* [TASK DESCRIPTION]: Retype the data below, every word of it, exactly.

* [Transcribed page contents]:
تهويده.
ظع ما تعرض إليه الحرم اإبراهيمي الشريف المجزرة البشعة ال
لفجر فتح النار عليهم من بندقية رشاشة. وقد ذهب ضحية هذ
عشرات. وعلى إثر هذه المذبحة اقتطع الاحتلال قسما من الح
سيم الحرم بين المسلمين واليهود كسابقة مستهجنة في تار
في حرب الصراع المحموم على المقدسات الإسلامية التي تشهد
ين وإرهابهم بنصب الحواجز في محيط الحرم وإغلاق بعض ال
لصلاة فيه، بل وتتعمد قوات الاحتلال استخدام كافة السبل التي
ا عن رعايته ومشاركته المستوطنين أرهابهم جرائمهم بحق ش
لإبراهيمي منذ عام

* [ANSWER BOX]:
تهويده.
ظع ما تعرض إليه الحرم اإبراهيمي الشريف المجزرة البشعة ال
لفجر فتح النار عليهم من بندقية رشاشة. وقد ذهب ضحية هذ
عشرات. وعلى إثر هذه المذبحة اقتطع الاحتلال قسما من الح
سيم الحرم بين المسلمين واليهود كسابقة مستهجنة في تار
في حرب الصراع المحموم على المقدسات الإسلامية التي تشهد
ين وإرهابهم بنصب الحواجز في محيط الحرم وإغلاق بعض ال
لصلاة فيه، بل وتتعمد قوات الاحتلال استخدام كافة السبل التي
ا عن رعايته ومشاركته المستوطنين أرهابهم جرائمهم بحق ش
لإبراهيمي منذ عام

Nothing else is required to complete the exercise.